EXERCISE:
Can you give every line of text in the listing below as a numbered list, without blank lines and without the pictures?

DATA FOR ANALYSIS:
════════════════

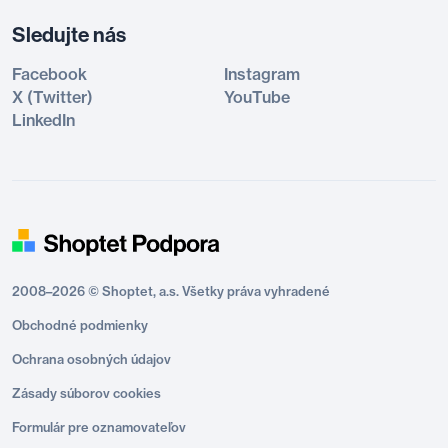
Sledujte nás
Facebook
Instagram
X (Twitter)
YouTube
LinkedIn
2008–2026 © Shoptet, a.s. Všetky práva vyhradené
Obchodné podmienky
Ochrana osobných údajov
Zásady súborov cookies
Formulár pre oznamovateľov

════════════════

WRITTEN SOLUTION:
1. Sledujte nás
2. Facebook
3. Instagram
4. X (Twitter)
5. YouTube
6. LinkedIn
7. 2008–2026 © Shoptet, a.s. Všetky práva vyhradené
8. Obchodné podmienky
9. Ochrana osobných údajov
10. Zásady súborov cookies
11. Formulár pre oznamovateľov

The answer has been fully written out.